INTERMEDIATES AND THE BARRIERS IN PROTEIN FOLDING

蛋白质折叠的中间体和障碍

• 批准号: 2838487
• 负责人: S. Walter ENGLANDER
• 金额: $ 33.26万
• 依托单位: UNIVERSITY OF PENNSYLVANIA
• 依托单位国家: 美国
• 财政年份: 1983
• 资助国家: 美国
• 起止时间: 1983-12-01 至 2001-11-30
• 项目状态: 已结题
• 来源: https://reporter.nih.gov/project-details/2838487
• 关键词: analytical chemistry; chemical kinetics; conformation; cytochrome c; intermolecular interaction; molecular chaperones; molecular cloning; mutant; nuclear magnetic resonance spectroscopy; protein folding; protein structure function; stop flow technique

Work in the present grant period developed a new hydrogen exchange method that appears to define three intermediates in the cytochrome c folding pathway. Also kinetic experiments were done to define the barriers that cytochrome c must overcome in their folding trajectory. The information obtained points to a coherent set of steps that may describe the major pathway in cytochrome c folding. The proposed work is designed to test and build on these hypotheses, which can be listed as follows. 1) The unfolded state: Under normal solution conditions, unfolded polypeptides exist as non-specifically contracted chains.

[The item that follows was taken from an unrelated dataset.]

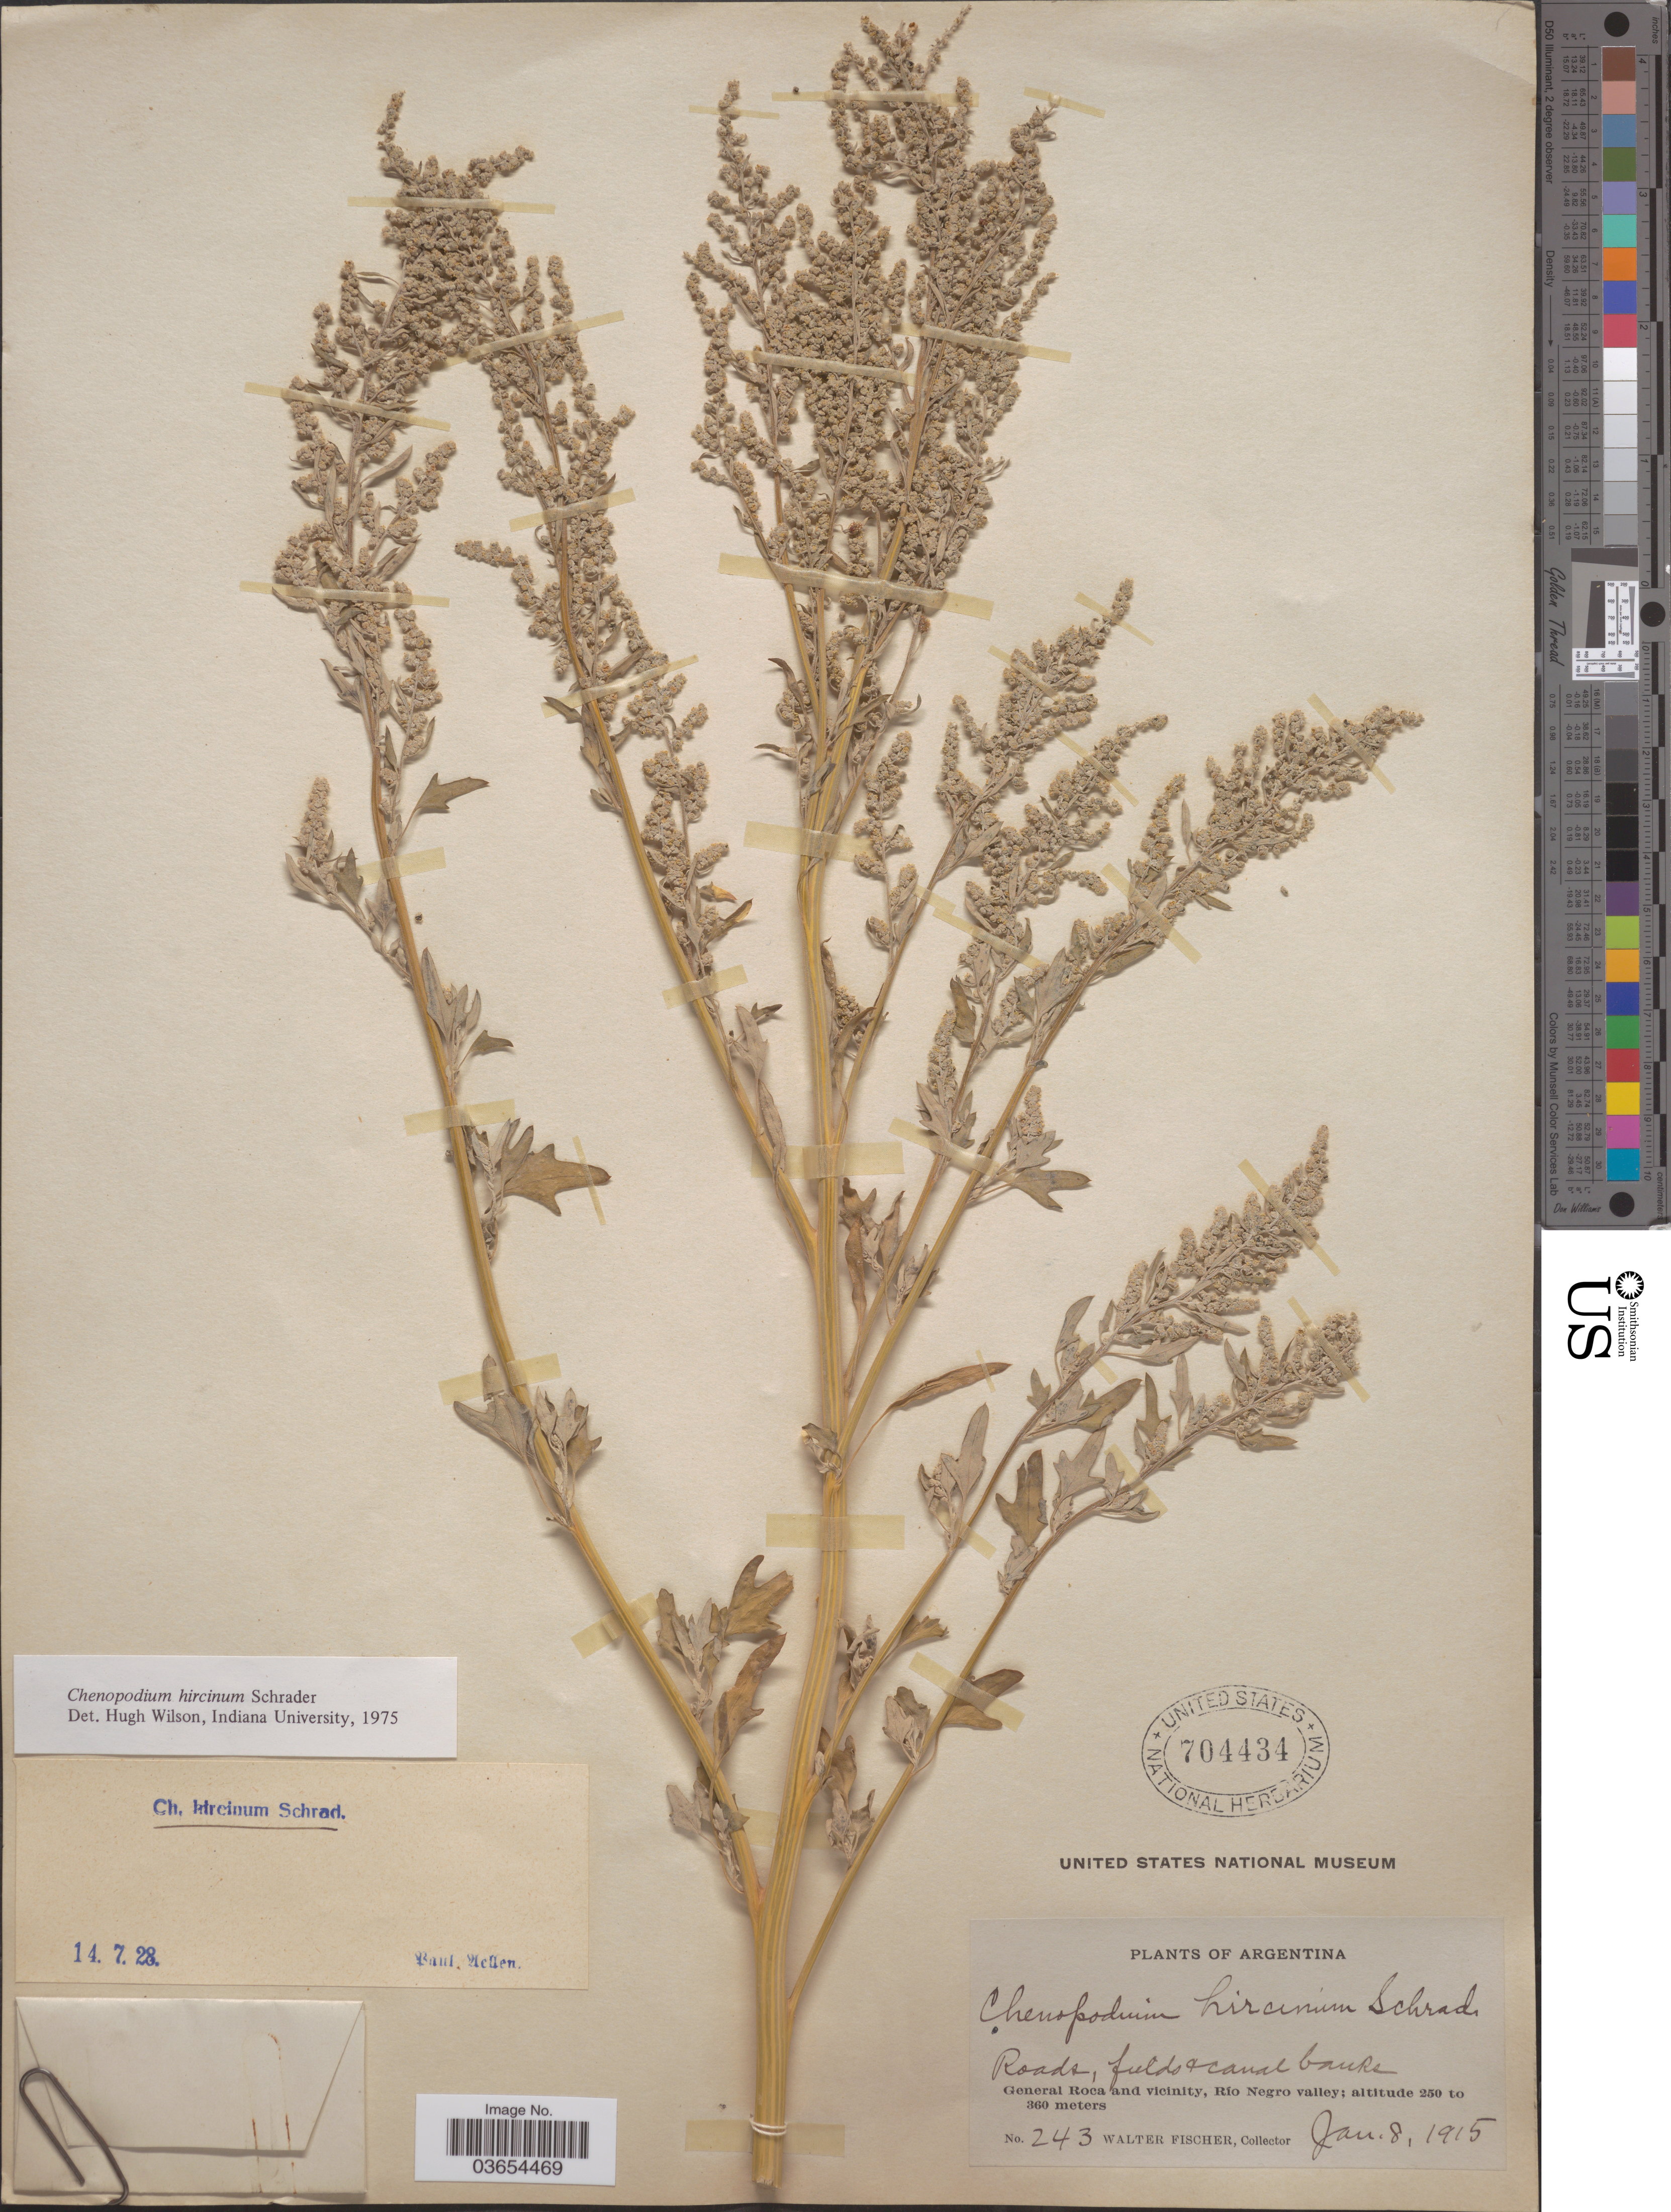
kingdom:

In stopped-flow folding experiments that start by diluting unfolded proteins from high denaturant, this biased U condition is reached very rapidly (less than 1 msec), and does not represent a productive folding intermediate. 2) Nucleation: Folding begins with and initial energetically uphill large scale conformational search to reach a transition state nucleus that can support forward folding steps in a downhill manner, and therefore must be native-like in some topological sense. This diffusional search-dependent step typically requires 1 to 10 msec. 3) Folding intermediates: From the folding nucleus, the cyt c chain moves energetically downhill through a sequence of three increasingly native-like, cooperatively structured intermediates to the native state. The step from one intermediate to the next requires only a fast, small scale conformational search. 4) Error barriers: In this downhill sequence the refolding protein may, often with high probability, encounter one or more optional, error-dependent misfold- reorganization barriers that can slow native state acquisition, typically (for small proteins) to the approximate 1 second time scale. These hypotheses will be tested by applying our earlier hydrogen exchange pulse labeling method, our newer native state hydrogen exchange method. 2D NMR, other spectroscopies (CD, fluorescence, absorbance), and rapid reaction methods (stopped-flow). The experiments will use mammalian, bacterial, and genetically engineered versions of cytochrome c as model proteins, and other useful model proteins.

当前赠款期间的工作开发了新的氢交换 似乎在细胞色素c中定义了三个中间体的方法 折叠路径。 还进行了动力学实验以定义 细胞色素C必须克服其折叠轨迹的障碍。 获得的信息指向一组连贯的步骤 描述细胞色素c折叠的主要途径。拟议的工作 旨在测试和基于这些假设，可以列出 如下。 1）展开状态：在正常溶液条件下， 展开的多肽作为非特殊收缩链存在。 在 停止流量折叠实验，从稀释开始 来自高变性剂的蛋白质，这种有偏见的U条件非常到达 迅速（小于1毫秒），并不代表生产性折叠 中间的。 2）成核：折叠始于和初始 大规模上坡大规模构象搜索以达到 过渡状态核可以支持在 下坡的方式，因此必须像某种拓扑结构一样像本地 感觉。 这个扩散搜索依赖性步骤通常需要1至 10毫秒。 3）折叠中间体：从折叠核，Cyt C链通过三个序列进行能量下坡移动 越来越类似于本地的，合作的结构化中间体 本地国家。 从一个中间到另一个中间的步骤仅需要 快速，小规模的构象搜索。 4）错误障碍：在此 下坡序列重折叠蛋白可能会以高 概率，遇到一个或多个可选的，错误依赖的错误折叠 - 重组障碍可以减缓本地国家的收购， 通常（对于小蛋白质）至大约1秒的时间尺度。 这些假设将通过应用我们的早期氢来检验 交换脉冲标签方法，我们的新天然状态氢交换 方法。 2D NMR，其他光谱（CD，荧光，吸光度）， 和快速反应方法（停止流）。 实验将使用 哺乳动物，细菌和基因设计的细胞色素版本 C作为模型蛋白和其他有用的模型蛋白。